C’è un’unica vera prova contro di lei, senza la quale gli altri indizi raccolti con le intercettazioni telefoniche conterebbero poco: quella collanina d’oro rotta perché strappata dal collo dell’anziana e trovata nel portagioie dell’indagata. I poliziotti della Scientifica l’hanno smontata e hanno trovato il dna (probabilmente c’erano microscopici pezzi di pelle rimasti attaccati) della Pamio.

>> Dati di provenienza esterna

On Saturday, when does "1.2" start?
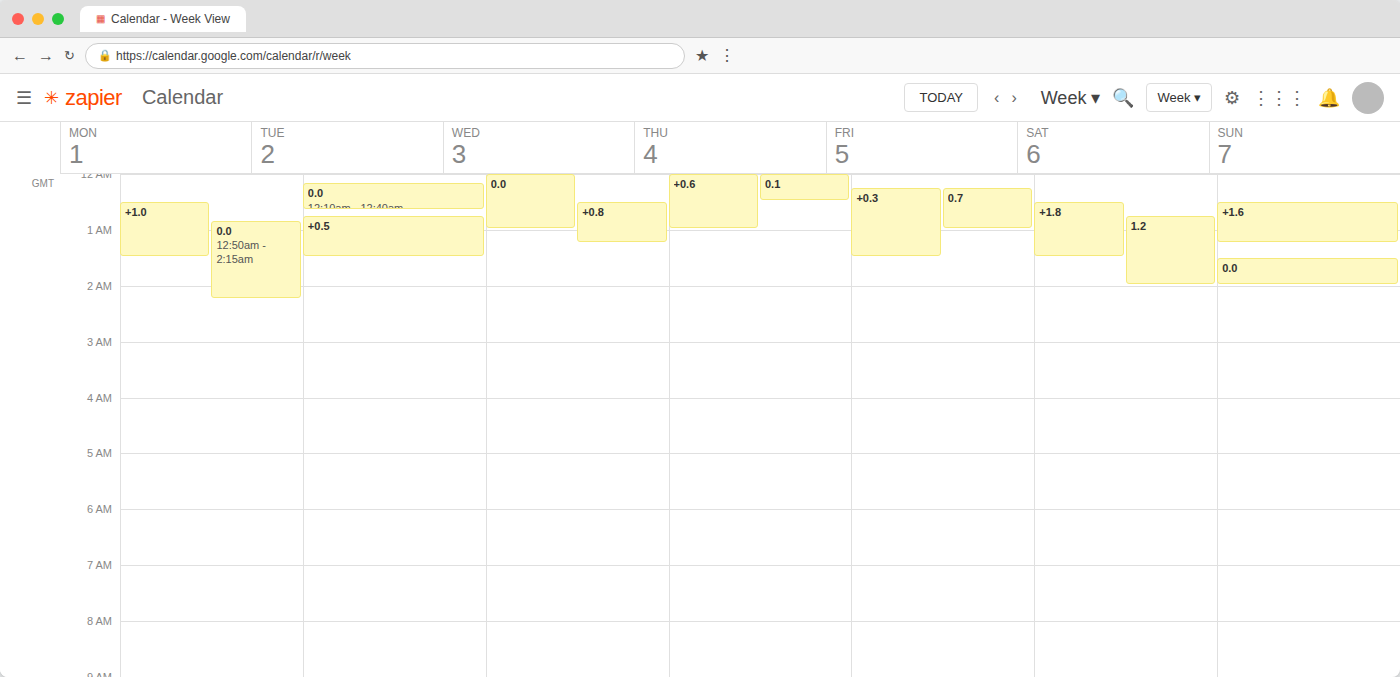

Monica Busetto avrebbe usato i guanti per uccidere la vicina, avrebbe poi gettato pantofole e altri indumenti che indossava quel pomeriggio, ha gettato anche il tappettino e ha ripulito casa sua a fondo. Unico errore, tenersi quella collanina, appeso alla quale c’era un medaglietta e una fede, la prima trovata sotto il cadavere, la seconda accanto. Il giudice le ha contestato l’omicidio volontario aggravato per aver commesso il fatto per motivi futili (spesso litigavano per le foglie cadute sul pianerottolo dalle piante dell’anziana) e per aver agito con crudeltà. Nell’ordinanza il magistrato descrive come è avvenuto l’omicidio: «Una condotta particolarmente efferata al punto da impiegare vari strumenti per condurre alla morte l’anziana: prima con colpi inferti con uno schiaccianoci, poi con due coltelli e infine anche con un cavo elettrico... condotte che denotano una furia cieca e non controllabile». Per il giudice si tratta «di un’azione violentissima che sembra completamente disgiunta da motivi concreti che l’abbiano determinata e più legata ad uno scatto d’ira, cui l’indagata pare andasse soggetta».

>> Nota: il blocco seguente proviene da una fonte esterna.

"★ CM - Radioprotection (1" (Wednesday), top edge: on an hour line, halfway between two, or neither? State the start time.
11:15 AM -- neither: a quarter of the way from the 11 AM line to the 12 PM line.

Una valutazione che potrebbe essere utilizzata dalla difesa, nel momento in cui gli avvocati decidessero di far confessare Monica Busetto, chiedendo una perizia psichiatrica puntando alla semi infermità mentale. In questo caso scatterebbe lo sconto di un terzo sulla pena che, se aggiunto ad un altro terzo in caso di richiesta di rito abbreviato, terrebbe lontana la pena dell’ergastolo o comunque un pena superiore ai 24 anni, che l’indagata rischia.